*Reading text:*
#####

Article 17 PRESIDENT OF THE FOUNDATION
The President of the Foundation, who is also the President of the Board of Directors, is appointed by the Board of Directors pursuant to art. 14 of this statute. The President has the legal representation of the Foundation before third parties, acts and resists before any administrative or judicial authority, appointing lawyers. He can delegate individual tasks to the Vice President. In particular, the President takes care of relations with entities, institutions, public and private companies and other organizations, also in order to establish relationships of collaboration and support of the individual initiatives of the Foundation. In case of absence or impediment of the President, he is replaced by the Vice President.
Article 18 DIRECTOR
The Director, as auxiliary office of the Board of Directors, is appointed where appropriate by the Board itself and chosen from among people with specific skills and professionalism, including from individuals outside the Foundation.The Director is the operational manager of the Foundation and collaborates with the President, the Board of Directors and the Executive Committee, where established, for the purposes of the good administrative and management performance of the same. In particular, he: provides for the organizational and administrative management of the Foundation, as well as for the organization and promotion of the individual approved initiatives, providing the means and tools necessary for their concrete implementation; he implements, in the matters of his own competence, the resolutions of the bodies of the Foundation as well as the acts of the President. The Director participates without voting rights in the meetings of the collegial bodies of the Foundation, as well as in any commissions or committees.

#####

*Dataset rows:*
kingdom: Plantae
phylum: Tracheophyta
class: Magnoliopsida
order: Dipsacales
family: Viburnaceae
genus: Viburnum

#####

*Tasks:*
1 > Answer these questions about the foundation statute:
(a) Who appoints the President of the Foundation?
(b) Who replaces the President in case of absence or impediment?
(c) Does the Director have voting rights in the meetings of the collegial bodies?
2 > Can you carry on the foundation statute from its last sentence?
These rows bear no relation to the foundation statute.

*Answers below:*
1 >
(a) The Board of Directors, pursuant to art. 14 of the statute.
(b) The Vice President.
(c) No, the Director participates without voting rights.

2 >
Article 19 BOARD OF STATUTORY AUDITORS
The Board of Statutory Auditors is appointed by the Founding Promoters with a common resolution adopted by a majority and is composed of three members with proven experience in financial and accounting matters, one of which with the function of President, chosen from among persons registered in the Register of Statutory Auditors of the Accounts. The Board of Statutory Auditors is the accounting control body of the Foundation, ascertains the regular keeping of the accounting records, examines the proposed budget and economic and financial statements, drawing up specific reports, and carries out cash checks. The members of the Board of Statutory Auditors may participate without voting rights in the meetings of the Board of Directors and, where appointed, of the Executive Committee; they remain in office until the final balance sheet for the third year following their appointment is approved and can be reconfirmed.
Article 20 DISSOLUTION
In the event of a proposal to dissolve the Foundation for any reason, the assets will be devolved, by resolution of the Board of Directors, which will also propose the person of the liquidator, to other entities that pursue similar purposes or for purposes of public utility. The assets entrusted to the Foundation as a concession for use, loan or any other form of concession, upon its dissolution return to the disposal of the grantors.
Article 21 POSTPONEMENT CLAUSE
For anything not provided for in this Statute, the provisions of the Civil Code and the laws in force on the subject apply.